### ABOUT THIS TASK
Search the listing below for the line containing "middle tip: (729, 126)". From there through the line containing "thumb cmc: (833, 303)", transcribe every line exactly, both ends included.
● ● ●
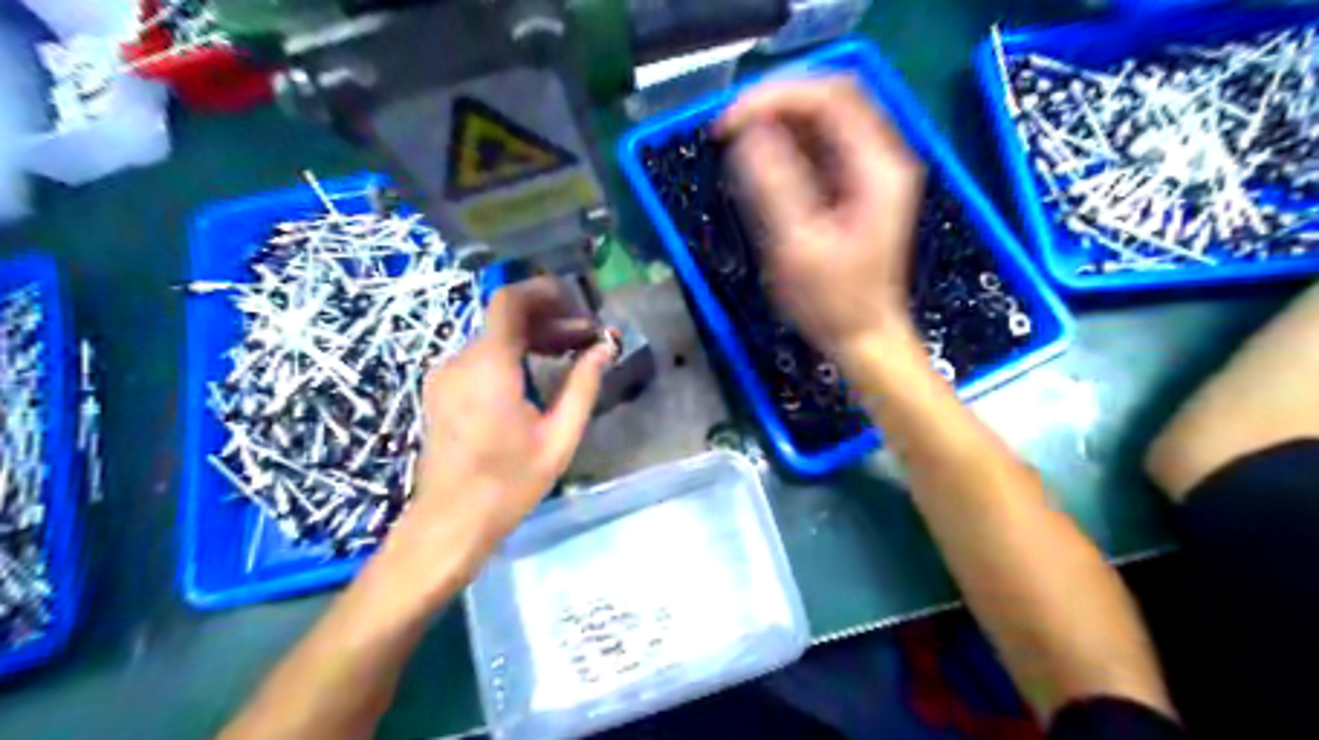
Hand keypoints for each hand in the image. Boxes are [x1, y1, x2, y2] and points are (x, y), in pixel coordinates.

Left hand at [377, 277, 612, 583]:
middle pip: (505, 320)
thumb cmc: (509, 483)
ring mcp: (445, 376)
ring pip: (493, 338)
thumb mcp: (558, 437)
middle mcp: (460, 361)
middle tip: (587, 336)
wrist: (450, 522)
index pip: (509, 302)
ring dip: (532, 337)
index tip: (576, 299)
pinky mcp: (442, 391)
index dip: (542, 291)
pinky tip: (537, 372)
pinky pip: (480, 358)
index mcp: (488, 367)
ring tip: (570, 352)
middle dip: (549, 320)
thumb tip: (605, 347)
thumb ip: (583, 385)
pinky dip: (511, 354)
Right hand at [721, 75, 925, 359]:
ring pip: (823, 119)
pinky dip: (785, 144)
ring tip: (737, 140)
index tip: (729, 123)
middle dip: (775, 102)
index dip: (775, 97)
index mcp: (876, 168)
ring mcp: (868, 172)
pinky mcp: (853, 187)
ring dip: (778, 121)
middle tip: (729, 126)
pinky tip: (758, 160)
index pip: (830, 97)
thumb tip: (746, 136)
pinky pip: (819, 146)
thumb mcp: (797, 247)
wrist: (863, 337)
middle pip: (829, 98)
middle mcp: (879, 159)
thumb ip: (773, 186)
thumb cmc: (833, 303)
● ● ●
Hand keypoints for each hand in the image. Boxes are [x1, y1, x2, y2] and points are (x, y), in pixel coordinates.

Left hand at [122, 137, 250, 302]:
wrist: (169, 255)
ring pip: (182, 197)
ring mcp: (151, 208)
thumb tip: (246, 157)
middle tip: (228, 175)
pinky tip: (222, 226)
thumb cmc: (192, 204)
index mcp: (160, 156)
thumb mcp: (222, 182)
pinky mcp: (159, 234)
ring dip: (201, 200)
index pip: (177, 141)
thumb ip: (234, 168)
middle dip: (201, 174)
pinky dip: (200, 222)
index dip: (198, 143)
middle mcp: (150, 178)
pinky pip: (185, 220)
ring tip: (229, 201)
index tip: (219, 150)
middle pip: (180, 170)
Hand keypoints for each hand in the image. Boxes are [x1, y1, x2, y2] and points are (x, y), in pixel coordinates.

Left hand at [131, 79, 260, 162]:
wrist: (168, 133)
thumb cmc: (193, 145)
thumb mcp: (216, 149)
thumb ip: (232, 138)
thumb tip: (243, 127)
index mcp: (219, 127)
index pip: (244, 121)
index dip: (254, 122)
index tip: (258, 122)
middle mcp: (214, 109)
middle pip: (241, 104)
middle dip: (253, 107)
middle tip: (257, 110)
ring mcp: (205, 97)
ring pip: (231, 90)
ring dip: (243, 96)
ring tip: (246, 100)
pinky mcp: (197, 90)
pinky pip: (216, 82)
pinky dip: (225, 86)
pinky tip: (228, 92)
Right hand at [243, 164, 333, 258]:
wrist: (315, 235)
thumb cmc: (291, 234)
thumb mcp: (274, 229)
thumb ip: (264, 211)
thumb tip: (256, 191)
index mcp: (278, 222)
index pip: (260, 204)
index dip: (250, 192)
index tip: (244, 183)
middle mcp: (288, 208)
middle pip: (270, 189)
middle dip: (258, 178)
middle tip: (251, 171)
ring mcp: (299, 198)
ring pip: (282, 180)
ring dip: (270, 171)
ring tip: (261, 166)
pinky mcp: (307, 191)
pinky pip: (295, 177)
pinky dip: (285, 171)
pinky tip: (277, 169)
● ● ●
### RESPONSE
middle tip: (729, 126)
pinky tip: (758, 160)
index pip: (830, 97)
thumb tip: (746, 136)
pinky pip: (819, 146)
thumb mcp: (797, 247)
wrist: (863, 337)
middle pip: (829, 98)
middle mcp: (879, 159)
thumb ip: (773, 186)
thumb cmc: (833, 303)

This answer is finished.